I've decided that
I am never again going to look at websites that have won awards for being really cool and stuff. i mean, i appreciate a fine design, fine content, and fine clicky-things (look at what time i wrote this, and you'll understand why i just wrote "clicky-things" and didn't correct it, because i assure you that normally i would) as much as the next person...but after a while it just becomes this sea of coolness. and that sea of coolness achieves two things...first, that sea makes me really dislike the crappy designs that i inevitably stick with because i run out of time/patience (that is not meant as a "please-e-mail-me-and-tell-me-that-i-am-god's-gift-to-web-design" statement--honestly, if you could see the designs i have in my head, i would truly be big ol' dolphin in that sea of coolness). and second, that sea of coolness becomes just that--a sea. there's so much cool stuff out there that after a while you don't really see it anymore. all you see is html staring back at you.
the only reason that i am still awake is because i did laundry this evening (about which i will make only one comment, because i tend to blabber on about laundry for some ungodly reason: bleach is very effective. i didn't bleach my skin or anything...i just tend not to use it, so when i do, it's blindingly wonderful--or wonderfully blinding). so when i was finishing the folding of my clothes, the lady working at the laundromat (and the only other person in said establishment) changed the channel on the television to pbs. the long and the short of it is...

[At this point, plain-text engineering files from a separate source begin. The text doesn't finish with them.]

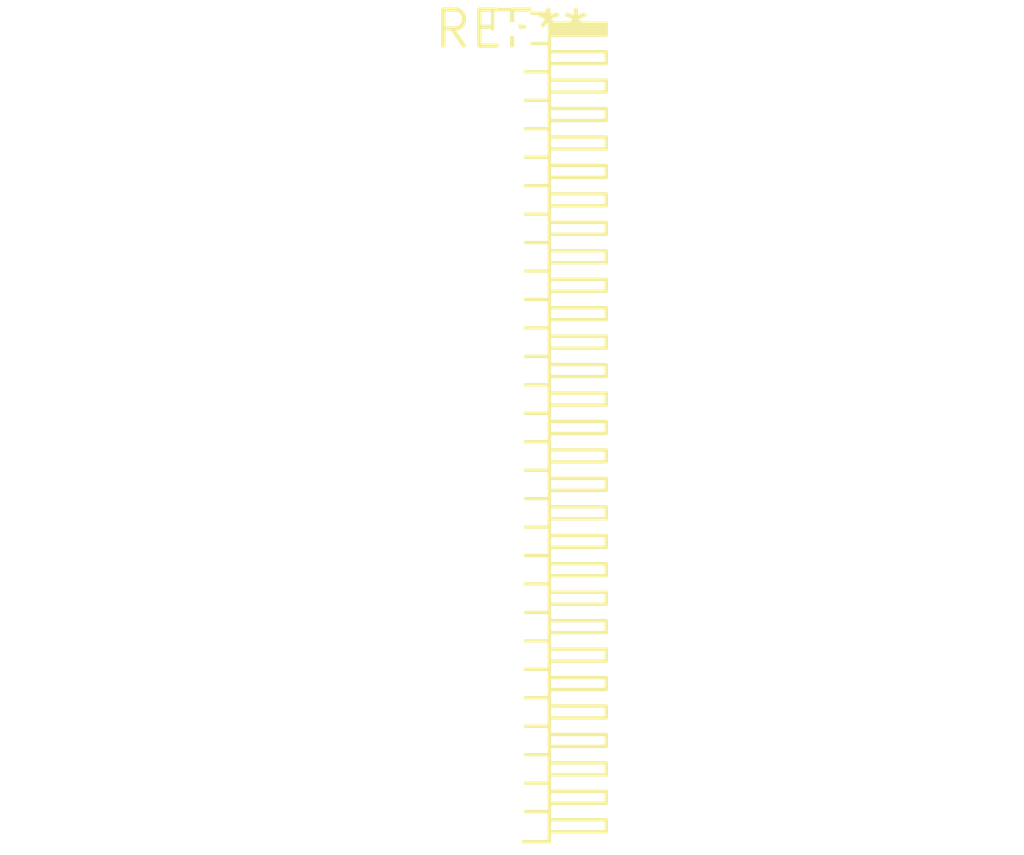
<source format=kicad_pcb>
(kicad_pcb (version 20240108) (generator pcbnew)

  (general
    (thickness 1.6)
  )

  (paper "A4")
  (layers
    (0 "F.Cu" signal)
    (31 "B.Cu" signal)
    (32 "B.Adhes" user "B.Adhesive")
    (33 "F.Adhes" user "F.Adhesive")
    (34 "B.Paste" user)
    (35 "F.Paste" user)
    (36 "B.SilkS" user "B.Silkscreen")
    (37 "F.SilkS" user "F.Silkscreen")
    (38 "B.Mask" user)
    (39 "F.Mask" user)
    (40 "Dwgs.User" user "User.Drawings")
    (41 "Cmts.User" user "User.Comments")
    (42 "Eco1.User" user "User.Eco1")
    (43 "Eco2.User" user "User.Eco2")
    (44 "Edge.Cuts" user)
    (45 "Margin" user)
    (46 "B.CrtYd" user "B.Courtyard")
    (47 "F.CrtYd" user "F.Courtyard")
    (48 "B.Fab" user)
    (49 "F.Fab" user)
    (50 "User.1" user)
    (51 "User.2" user)
    (52 "User.3" user)
    (53 "User.4" user)
    (54 "User.5" user)
    (55 "User.6" user)
    (56 "User.7" user)
    (57 "User.8" user)
    (58 "User.9" user)
  )

  (setup
    (pad_to_mask_clearance 0)
    (pcbplotparams
      (layerselection 0x00010fc_ffffffff)
      (plot_on_all_layers_selection 0x0000000_00000000)
      (disableapertmacros false)
      (usegerberextensions false)
      (usegerberattributes false)
      (usegerberadvancedattributes false)
      (creategerberjobfile false)
      (dashed_line_dash_ratio 12.000000)
      (dashed_line_gap_ratio 3.000000)
      (svgprecision 4)
      (plotframeref false)
      (viasonmask false)
      (mode 1)
      (useauxorigin false)
      (hpglpennumber 1)
      (hpglpenspeed 20)
      (hpglpendiameter 15.000000)
      (dxfpolygonmode false)
      (dxfimperialunits false)
      (dxfusepcbnewfont false)
      (psnegative false)
      (psa4output false)
      (plotreference false)
      (plotvalue false)
      (plotinvisibletext false)
      (sketchpadsonfab false)
      (subtractmaskfromsilk false)
      (outputformat 1)
      (mirror false)
      (drillshape 1)
      (scaleselection 1)
      (outputdirectory "")
    )
  )

  (net 0 "")

  (footprint "PinHeader_1x29_P1.00mm_Horizontal" (layer "F.Cu") (at 0 0))

)

</source>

i watched masterpiece theater. not just masterpiece theater, but "exxonmobil's masterpiece theater", making me conjure up images of oil-soaked seals drinking tea with nineteenth-century debutantes or something. anyway, the point is, this program was on. i watched the first five minutes, ran to get everything into my car, sped home, and burst in so i could continue watching it. it was fabulous, in a "the-british-man's-keeping-everyone-down" kind of way. but yes, it was very well done. wonderful camera work constantly making the audience imagine they were watching the news, terrific acting, and a (very true) story that breaks your heart. bravo, exxonmobil's masterpiece theater. bravo.
i really should watch more real pbs. i mean, i stumbled across this show (and soon they're doing this modernization of othello that looks intriguing) and loved it. i stumbled across frontline a few times, and have always enjoyed it.
does saying that you should watch pbs more often make you old? because i feel old.
if the sadness of life makes you tired,
and the failures of man make you sigh.
you can look to the time soon arriving
when this noble experiment winds down and calls it a day.